SCHALCH: But Ted Frank, a legal scholar with the American Enterprise Institute, disagrees.

Mr. TED FRANK (American Enterprise Institute): Judge Alito said in his dissent that the employment discrimination laws should be limited to cases where there's actual discrimination rather than cases where somebody's unhappy with an employment decision and wants a jury to second-guess whether or not they were the better-qualified person.

SCHALCH: And that makes sense, Frank says, because otherwise almost any personnel decision can land an employer in court. John Engler of the National Association of Manufacturers agrees.

Mr.
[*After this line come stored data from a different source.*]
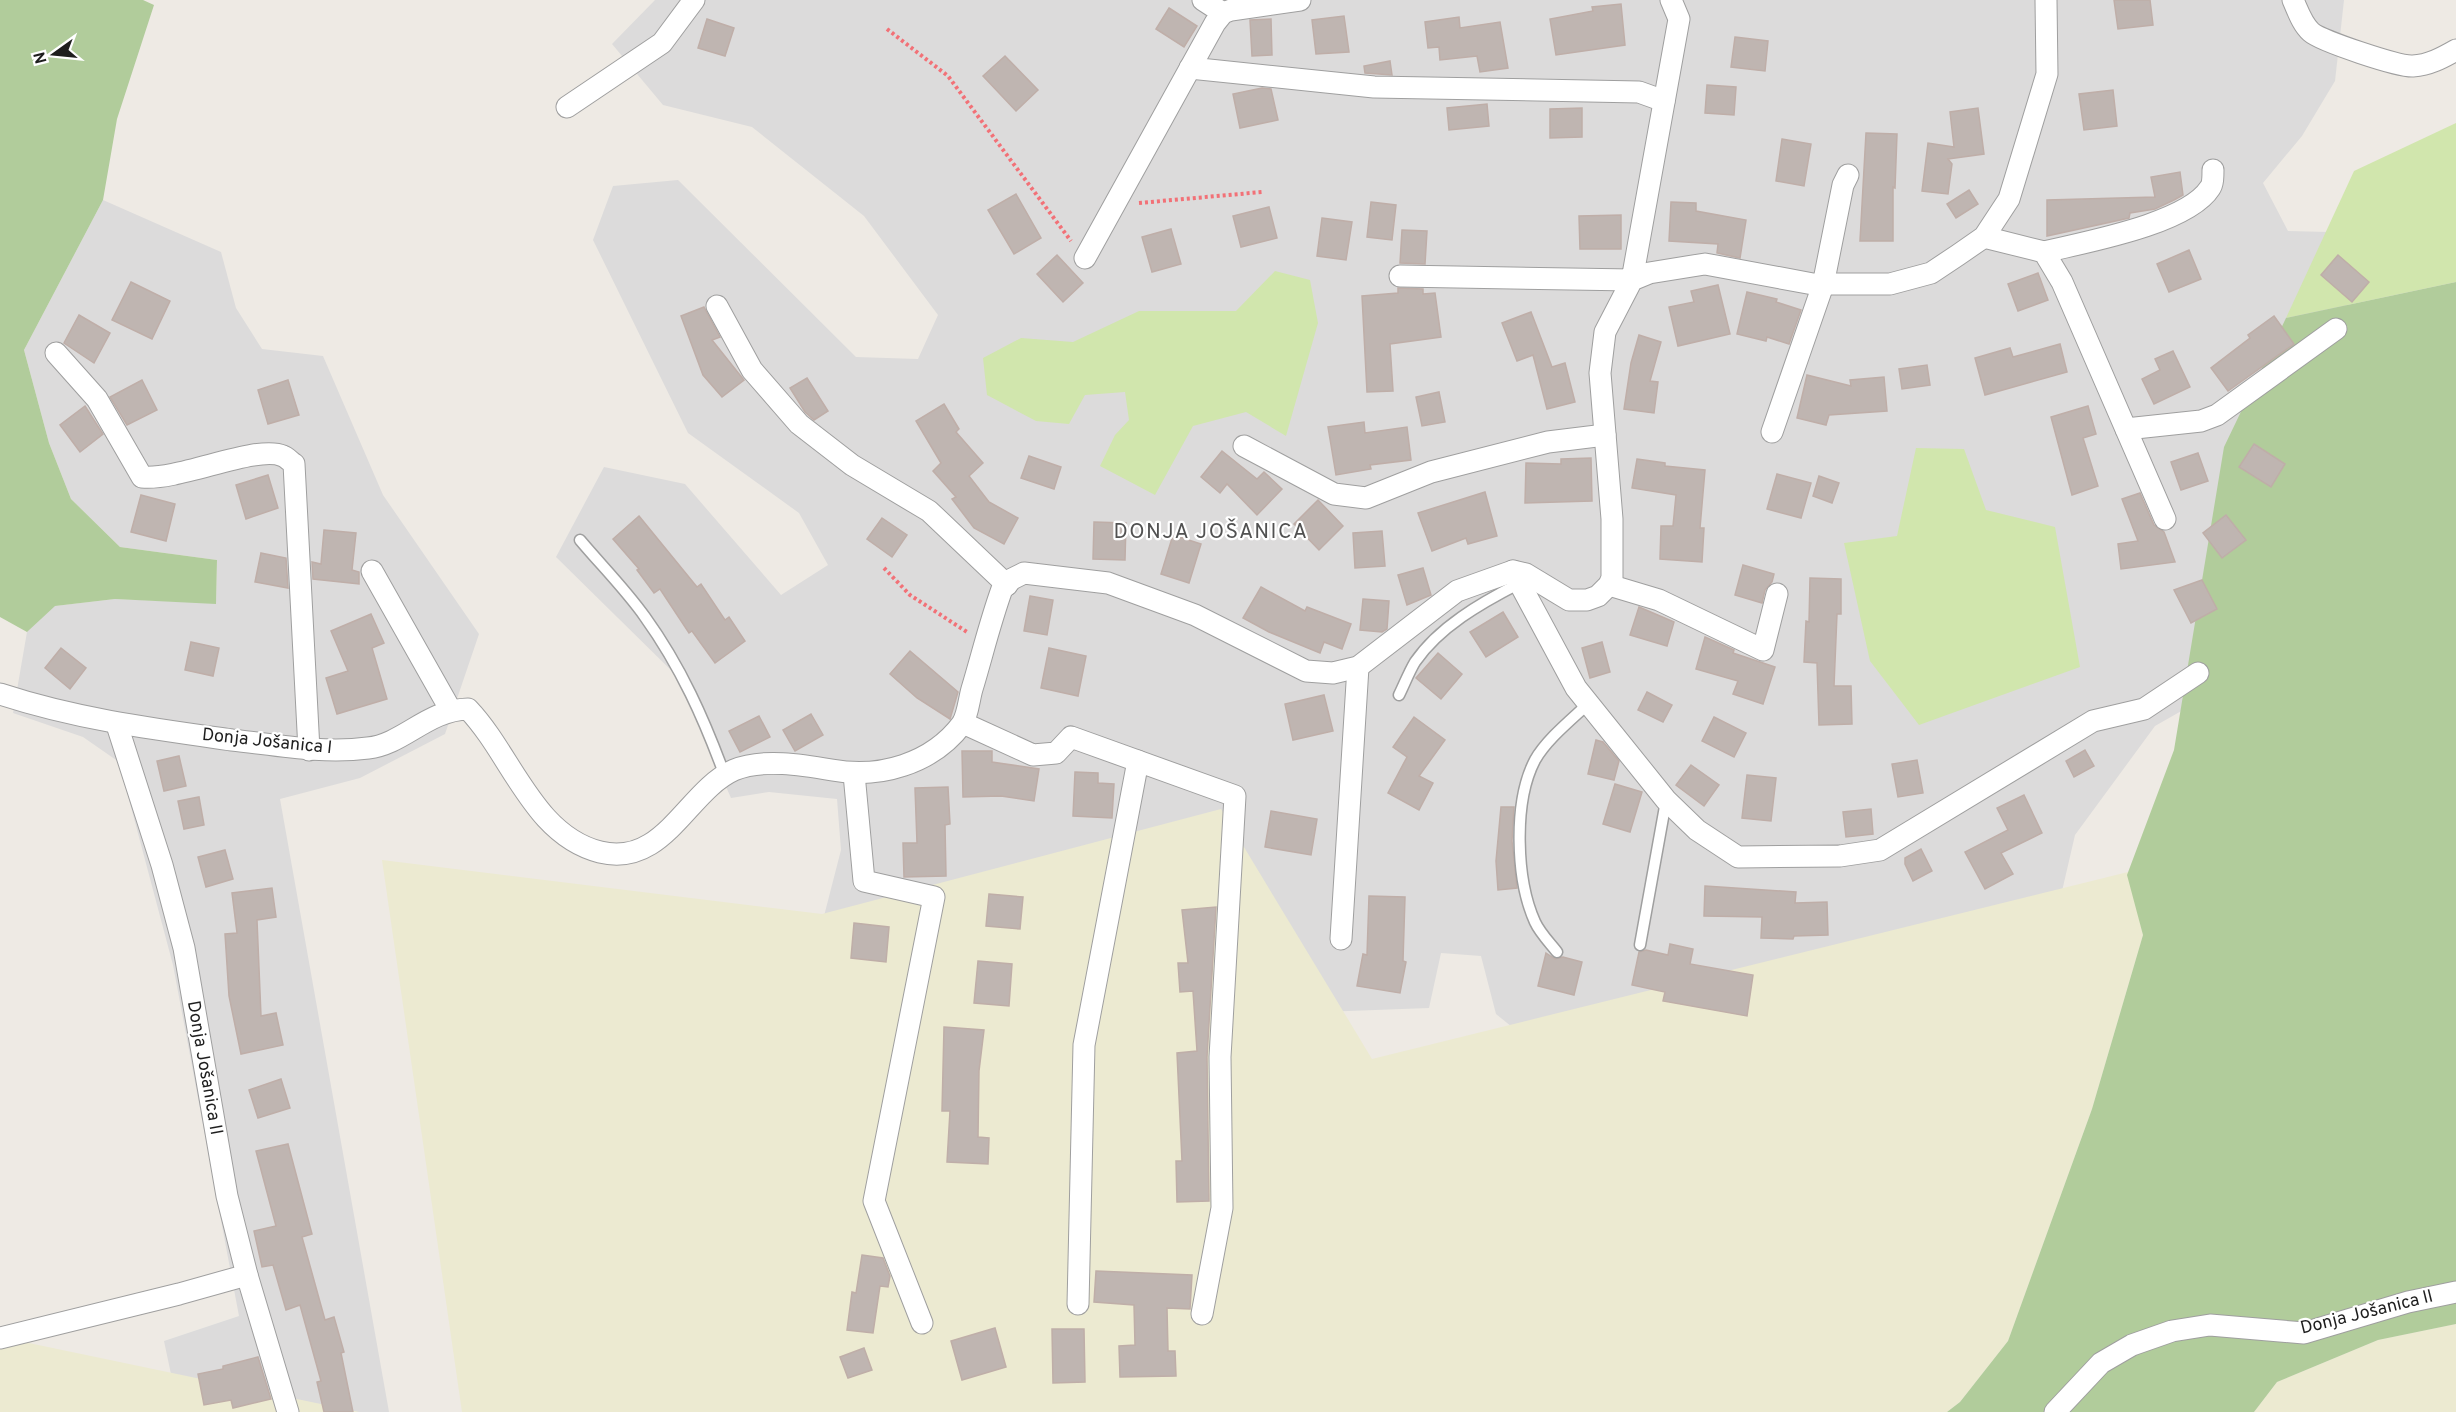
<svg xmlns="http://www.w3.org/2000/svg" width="2456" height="1412" viewBox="0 0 2456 1412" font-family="Overpass,sans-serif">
<rect width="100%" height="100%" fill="#eeeae4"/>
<g fill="#dcdbdb">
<polygon points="655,0 2344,0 2335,81 2302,136 2263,183 2288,231 2368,233 2234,681 2155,726 2075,835 2050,943 1558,1064 1496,1014 1481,956 1441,953 1429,1008 1294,1013 899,1412 806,986 841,850 837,799 769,792 731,798 678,677 556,557 604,467 685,484 781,595 828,565 799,513 688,433 593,240 613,186 678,180 856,357 918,359 938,315 864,216 752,127 663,105 612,44"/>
<polygon points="103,200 221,252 236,308 262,349 323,356 383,495 479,634 445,734 360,778 280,799 389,1412 179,1412 164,1341 239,1316 173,965 119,762 83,737 13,713 27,632 54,606 115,599 216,603 217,560 120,547 71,499 49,443 24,350"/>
</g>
<g fill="#ecead1">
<polygon points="1221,809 1372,1059 2128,872 2143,935 2092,1109 2008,1341 1960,1402 1947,1412 462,1412 382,860 822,914"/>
<polygon points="2456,1324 2456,1412 2254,1412 2277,1382 2378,1340"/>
<polygon points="0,1337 359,1412 0,1412"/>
</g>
<g fill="#d1e6ad">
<polygon points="2456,123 2456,282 2286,318 2354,171"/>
<polygon points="1275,271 1310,280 1318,323 1286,436 1246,412 1193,426 1155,495 1100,466 1115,435 1129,420 1125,392 1085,395 1069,424 1036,421 987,395 983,358 1021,338 1073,342 1139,311 1236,311"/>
<polygon points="1916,448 1964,449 1986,510 2055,527 2080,667 1919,725 1870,661 1844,543 1897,536"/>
</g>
<g fill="#b1cc9b">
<polygon points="0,0 143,0 154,5 117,119 103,200 24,350 49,443 71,499 120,547 217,560 216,604 115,599 55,606 27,632 0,617"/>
<polygon points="2456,282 2456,1324 2378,1340 2277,1382 2254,1412 1947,1412 1960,1402 2008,1341 2092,1109 2143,935 2127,875 2174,750 2224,447 2286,318"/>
</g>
<g fill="#bfb5b1" stroke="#bfaea8" stroke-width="1.5">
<polygon points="2114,0 2150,0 2153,25 2118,29"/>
<polygon points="1621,4 1625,45 1556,55 1550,19 1593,11 1592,7"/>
<polygon points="1169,8 1197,26 1184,47 1156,29"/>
<polygon points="1344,16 1349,52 1316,54 1312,20"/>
<polygon points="1459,17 1460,28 1500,22 1508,68 1480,72 1477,56 1440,60 1439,47 1428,48 1425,22"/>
<polygon points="707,19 734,28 725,56 698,48"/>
<polygon points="1271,19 1272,55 1252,56 1250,20"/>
<polygon points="1735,37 1768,41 1765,71 1731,67"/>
<polygon points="1005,56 1038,90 1016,111 983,76"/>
<polygon points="1390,61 1392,75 1365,73 1364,66"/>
<polygon points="1707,85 1736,87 1734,115 1705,113"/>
<polygon points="1262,88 1271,89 1278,120 1240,128 1233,94"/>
<polygon points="2113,90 2117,126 2084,130 2079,94"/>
<polygon points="1487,104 1489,126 1449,130 1447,108"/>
<polygon points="1582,108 1582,137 1550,138 1550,109"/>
<polygon points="1978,108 1984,154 1948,159 1952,164 1948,194 1922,191 1928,143 1954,147 1950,112"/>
<polygon points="1866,133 1897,134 1895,188 1893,187 1893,241 1860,241"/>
<polygon points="1782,139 1811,144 1804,186 1776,181"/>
<polygon points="2180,172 2183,195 2174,200 2155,209 2130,213 2129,218 2047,236 2047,200 2155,197 2151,177"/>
<polygon points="1969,190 1978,204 1956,218 1947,204"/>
<polygon points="1016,194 1041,238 1014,254 988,210"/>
<polygon points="1371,202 1396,205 1392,240 1367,237"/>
<polygon points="1671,202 1696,203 1696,211 1746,220 1740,258 1717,253 1718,244 1669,241"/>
<polygon points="1269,207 1277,238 1241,247 1233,216"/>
<polygon points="1621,215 1621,249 1580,249 1579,216"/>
<polygon points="1322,218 1352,222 1346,260 1317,256"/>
<polygon points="1171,229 1181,264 1152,272 1142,237"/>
<polygon points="1402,230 1427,231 1425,264 1400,263"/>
<polygon points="2189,250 2201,279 2169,292 2157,264"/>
<polygon points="1057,255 1083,283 1063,302 1037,274"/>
<polygon points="2338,255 2369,282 2352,302 2321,275"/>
<polygon points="2038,273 2048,300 2018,311 2008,284"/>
<polygon points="131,282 170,301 152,339 112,320"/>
<polygon points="1718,285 1730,334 1678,346 1669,307 1694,302 1691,291"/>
<polygon points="1398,288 1423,289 1423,294 1435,293 1441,337 1390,344 1393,391 1367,392 1362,296 1398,293"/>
<polygon points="1747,292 1777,299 1776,302 1801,310 1789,344 1767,337 1766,341 1737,334"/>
<polygon points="704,307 720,337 712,340 744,380 722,397 703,375 681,316"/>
<polygon points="1531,312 1552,367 1565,363 1575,402 1547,409 1533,355 1517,361 1502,323"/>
<polygon points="79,315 110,333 94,363 64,343"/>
<polygon points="2274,316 2294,344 2228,391 2211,368 2250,338 2248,335"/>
<polygon points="1639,335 1661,342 1650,381 1658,382 1654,413 1624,409 1631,363"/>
<polygon points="2060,344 2067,372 1985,395 1975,358 2010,348 2013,357"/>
<polygon points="2173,351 2190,387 2154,404 2142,379 2160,370 2155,359"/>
<polygon points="1927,365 1930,385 1902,389 1899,369"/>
<polygon points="1807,375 1851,386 1850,380 1884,377 1887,411 1829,415 1826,425 1797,418"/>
<polygon points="807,378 828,411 814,420 805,412 790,388"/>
<polygon points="142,380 157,410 127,425 110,397"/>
<polygon points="288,380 299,415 268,424 258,390"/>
<polygon points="1439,392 1445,422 1422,426 1416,397"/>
<polygon points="944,404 959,429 956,432 983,463 969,476 989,502 1018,518 1004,544 974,528 952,499 956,497 933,471 941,463 916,421"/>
<polygon points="85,406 103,434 80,452 60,425"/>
<polygon points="2088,406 2096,434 2083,438 2098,486 2072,495 2051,417"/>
<polygon points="1364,422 1365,433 1407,427 1411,460 1370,465 1371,469 1336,475 1328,427"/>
<polygon points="2254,444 2285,464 2271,487 2239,467"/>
<polygon points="1222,451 1257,479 1264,472 1282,489 1257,515 1227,484 1220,493 1201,477"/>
<polygon points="2198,453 2208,481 2181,490 2171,462"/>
<polygon points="1029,456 1061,467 1054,489 1021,478"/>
<polygon points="1591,458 1592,501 1525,503 1526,463 1561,464 1561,459"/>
<polygon points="1637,459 1665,463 1665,466 1705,470 1700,528 1704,528 1702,562 1660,559 1661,526 1673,526 1676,495 1632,488"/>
<polygon points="1777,474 1811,483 1801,518 1767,509"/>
<polygon points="268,475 278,508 246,519 236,485"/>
<polygon points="1819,476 1839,483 1832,503 1813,496"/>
<polygon points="1485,492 1497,536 1468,544 1466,538 1432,551 1418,513"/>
<polygon points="2140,493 2154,525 2164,532 2175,562 2121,569 2118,544 2138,541 2122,499"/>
<polygon points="141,495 175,504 166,541 131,532"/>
<polygon points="1318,500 1343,526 1319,550 1294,524"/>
<polygon points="2226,515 2246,540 2222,558 2203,533"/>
<polygon points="639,516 697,587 701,584 725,620 729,617 745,641 715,663 692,631 689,633 660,589 654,593 637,570 639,569 613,539"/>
<polygon points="882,518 907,535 892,557 867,539"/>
<polygon points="1094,522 1126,523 1125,560 1093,559"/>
<polygon points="324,530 356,533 352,570 359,572 359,584 313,579 312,562 321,564"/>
<polygon points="1382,531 1385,566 1355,568 1353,533"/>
<polygon points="1173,535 1201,544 1189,583 1161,574"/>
<polygon points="261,553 286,558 288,588 255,582"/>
<polygon points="1743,565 1774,574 1772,582 1765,590 1762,603 1735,595"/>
<polygon points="1423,568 1431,595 1407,605 1398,575"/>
<polygon points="1810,578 1841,579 1841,614 1837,614 1834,686 1851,686 1852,724 1819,725 1817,663 1804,662 1806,621 1809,622"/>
<polygon points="2202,580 2217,609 2191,623 2174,590"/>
<polygon points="1261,587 1305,611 1307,607 1351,624 1342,649 1324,642 1320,653 1269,632 1243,618"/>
<polygon points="1030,596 1053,600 1047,635 1024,631"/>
<polygon points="1363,599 1389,601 1387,629 1382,632 1360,630"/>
<polygon points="1639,607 1674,622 1667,646 1630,635"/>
<polygon points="1503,612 1518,637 1486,657 1470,632"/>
<polygon points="371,614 384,643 372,648 387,699 337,714 326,678 348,671 331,631"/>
<polygon points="1705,637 1734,650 1733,653 1775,667 1763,704 1733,694 1738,681 1696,669"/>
<polygon points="191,642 219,648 213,676 185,670"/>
<polygon points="1602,642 1610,672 1590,678 1582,648"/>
<polygon points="61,648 86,668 70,689 45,668"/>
<polygon points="1049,648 1086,656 1078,696 1041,688"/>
<polygon points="910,651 958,692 950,719 917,698 890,674"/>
<polygon points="1438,653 1462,674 1441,699 1416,678"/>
<polygon points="1647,692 1672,705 1663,722 1638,710"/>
<polygon points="1324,695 1333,731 1293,740 1285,704"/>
<polygon points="811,714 823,735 795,751 783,730"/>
<polygon points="759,716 770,737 740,752 729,731"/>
<polygon points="1414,717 1445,740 1419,776 1433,783 1419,810 1388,793 1407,757 1393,747"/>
<polygon points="1714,717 1746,733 1734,757 1702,741"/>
<polygon points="1596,740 1603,742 1619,761 1614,780 1588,774"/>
<polygon points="2085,750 2094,766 2074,777 2066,761"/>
<polygon points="962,751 992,751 992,762 1039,769 1034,801 1001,796 963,797"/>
<polygon points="179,756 186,786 164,791 157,761"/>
<polygon points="1917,760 1923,793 1898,797 1892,764"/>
<polygon points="1691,765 1719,785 1704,806 1676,785"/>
<polygon points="1075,772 1098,773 1098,783 1114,784 1112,818 1073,816"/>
<polygon points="1747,775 1776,778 1771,821 1742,818"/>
<polygon points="1615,784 1642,792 1630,832 1603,824"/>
<polygon points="948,787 950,824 945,825 946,876 904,877 903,843 917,843 915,788"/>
<polygon points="2024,795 2042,833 2001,853 2013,874 1985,889 1965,852 2008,830 1997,808"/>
<polygon points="199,797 204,825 184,829 178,801"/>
<polygon points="1501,807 1514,807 1512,841 1517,888 1498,890 1496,861"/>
<polygon points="1871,809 1873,834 1846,837 1843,812"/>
<polygon points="1271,811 1317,819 1311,855 1265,847"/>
<polygon points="1921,849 1932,871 1913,881 1905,864 1905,858"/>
<polygon points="225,850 233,879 206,887 198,857"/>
<polygon points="1705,886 1796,892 1795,903 1827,902 1828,935 1794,936 1793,939 1761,938 1762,917 1704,916"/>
<polygon points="272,888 276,917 257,920 261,1016 276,1013 283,1045 241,1054 229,996 225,934 237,933 232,893"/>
<polygon points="989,894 1023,897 1020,929 986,926"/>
<polygon points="1369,896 1405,897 1403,961 1406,962 1400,993 1357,986 1363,954 1367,955"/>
<polygon points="1216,907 1207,1057 1209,1201 1177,1202 1176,1161 1182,1161 1177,1053 1197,1051 1193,991 1180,992 1178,963 1188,963 1182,910"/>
<polygon points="854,923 889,927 886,962 851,958"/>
<polygon points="1670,944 1693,949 1690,964 1753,975 1747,1016 1663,1001 1665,992 1632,985 1639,952 1646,950 1668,955"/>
<polygon points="1546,953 1555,959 1563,957 1582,962 1574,995 1538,986"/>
<polygon points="978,961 1012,964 1009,1006 974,1003"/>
<polygon points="944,1027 984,1030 979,1071 978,1137 989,1138 988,1164 947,1162 950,1111 942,1111"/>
<polygon points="281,1079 290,1108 258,1118 249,1090"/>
<polygon points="288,1144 312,1234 302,1237 325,1320 334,1317 344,1352 341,1353 353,1412 324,1412 317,1382 321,1381 300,1305 286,1310 273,1265 262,1267 254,1231 276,1226 256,1151"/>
<polygon points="862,1255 883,1258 890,1276 888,1287 880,1286 873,1333 847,1330 852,1292 856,1293"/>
<polygon points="1096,1271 1192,1275 1190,1309 1167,1308 1168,1351 1175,1351 1176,1376 1120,1377 1119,1346 1135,1345 1134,1305 1094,1302"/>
<polygon points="995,1328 1006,1367 962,1380 951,1341"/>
<polygon points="1052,1329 1084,1329 1085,1382 1053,1383"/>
<polygon points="864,1348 872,1370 848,1378 840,1357"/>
<polygon points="258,1357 271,1399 233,1408 231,1400 204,1405 198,1374 223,1369 223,1366"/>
</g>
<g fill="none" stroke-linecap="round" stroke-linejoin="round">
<defs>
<g id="lane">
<path d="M580,540C601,565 626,590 645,617C681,667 704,719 725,776"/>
<path d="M1399,695C1404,685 1409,672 1415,662C1439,627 1481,603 1518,584"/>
<polyline points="1640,945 1666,801"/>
<path d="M1557,952C1550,943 1540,933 1535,922C1516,880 1513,802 1535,760C1547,739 1571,720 1589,703"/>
</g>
<g id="street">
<polyline points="1203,0 1223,13"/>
<path d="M2293,0C2298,11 2302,24 2311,32C2321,41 2399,67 2413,66C2429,65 2442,58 2456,50"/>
<polyline points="1190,68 1374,87 1639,92 1664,101"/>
<polyline points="567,107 662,43 694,0"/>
<polyline points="1984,237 2044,252 2062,282 2165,519"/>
<path d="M2044,252C2085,242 2187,224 2210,188C2213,184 2213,176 2213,170"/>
<polyline points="1085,258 1215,23 1223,13 1231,10 1300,0"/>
<polyline points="1400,276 1632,280 1679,19 1671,0"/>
<polyline points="717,306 752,370 799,424 852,465 929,511 1007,585"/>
<path d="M56,353L97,399L142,477C179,481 257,444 283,456C286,457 290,461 294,464L309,750"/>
<polyline points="2126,429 2201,421 2217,415 2336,329"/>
<polyline points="1772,432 1823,285 1843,185 1848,175"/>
<polyline points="1244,446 1334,494 1366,498 1431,472 1548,442 1605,435"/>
<polyline points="372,571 450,709"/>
<polyline points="1513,571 1576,688 1666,800 1697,830 1738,857 1840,856 1880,850 2093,721 2144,709 2198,673"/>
<polyline points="1609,585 1659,600 1763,650 1777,594"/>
<path d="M0,694C76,719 153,729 232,740C277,745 323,754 368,748C404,744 427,710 468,709C512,755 533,835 600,852C664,868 687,791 734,770C762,758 803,765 832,770C879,779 932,764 962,724C968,715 969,699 972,689C982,656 990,622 1002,589L1012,579L1024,573L1108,583L1195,615L1306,671L1333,673L1358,667L1457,591L1513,571L1526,574L1569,600H1587L1598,596L1609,585L1612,578V519L1600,373L1605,332L1632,280L1649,273L1705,264L1813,284H1890L1931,273L1958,255L1984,237L2009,199L2047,74L2046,0"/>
<polyline points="963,723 1033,755 1056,753 1071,737 1235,796 1220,1057 1222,1208 1202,1314"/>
<polyline points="117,725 162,865 184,948 227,1196 247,1275 288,1412"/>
<polyline points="854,774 864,881 934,897 874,1201 922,1323"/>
<polyline points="1341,939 1358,667"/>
<polyline points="1078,1304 1084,1045 1138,761"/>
<polyline points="0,1338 179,1294 247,1275"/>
<polyline points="2055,1412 2101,1363 2132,1345 2172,1331 2210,1325 2304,1333 2408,1302 2456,1292"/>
</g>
</defs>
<use href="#lane" stroke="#9f9f9f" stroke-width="13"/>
<use href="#street" stroke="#9f9f9f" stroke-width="23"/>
<g stroke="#f27177" stroke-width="4" stroke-dasharray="3 3" stroke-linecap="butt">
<polyline points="887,29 948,76 1071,241"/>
<polyline points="1139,203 1262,192"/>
<polyline points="884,568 910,595 967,632"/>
</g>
<use href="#lane" stroke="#fff" stroke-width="10"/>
<use href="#street" stroke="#fff" stroke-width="21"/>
</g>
<g text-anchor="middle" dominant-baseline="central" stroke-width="4.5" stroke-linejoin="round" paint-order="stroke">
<g font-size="18" fill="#1e1e1e" stroke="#fff">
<text transform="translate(267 742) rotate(6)">Donja Jošanica I</text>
<text transform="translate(204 1068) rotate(80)">Donja Jošanica II</text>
<text transform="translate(2367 1313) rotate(-14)">Donja Jošanica II</text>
</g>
<g font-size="21" letter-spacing="1.5" fill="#515151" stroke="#fff">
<text x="1211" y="532">DONJA JOŠANICA</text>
</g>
</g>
<g transform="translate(54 54) rotate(255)" stroke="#ffffff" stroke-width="4.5" paint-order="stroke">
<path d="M0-4.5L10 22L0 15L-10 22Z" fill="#1e1e1e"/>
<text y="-9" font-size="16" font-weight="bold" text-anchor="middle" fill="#1e1e1e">N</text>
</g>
</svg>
ENGLER: You don't want to have courts who simply take a liberal view of everything and say, `Well, it wasn't in the law, but if they'd have thought about it, they might have put it in; therefore, we'll allow damages or we'll regulate this or we'll prohibit this kind of activity.'

SCHALCH: Engler's also encouraged by Alito's views on the First Amendment, specifically that corporations have the right to free speech and free association. In one case, Alito used that reasoning to throw out a lawsuit against a member of a trade group that was accused of concealing the dangers of asbestos. Ann Althouse, a law professor at the University of Wisconsin says she doesn't see Alito as being outspokenly pro-business or anti-labor.

Professor ANN ALTHOUSE (University of Wisconsin): I think you can see that he's going to be a conservative judge and predict that. But overall what one sees is a careful judicial mind, and I think he deserves a lot of respect for that.

SCHALCH: But such arguments don't dampen business groups' enthusiasm for Alito, nor do they make groups like the AFL-CIO any less worried.

Kathleen Schalch, NPR News, Washington.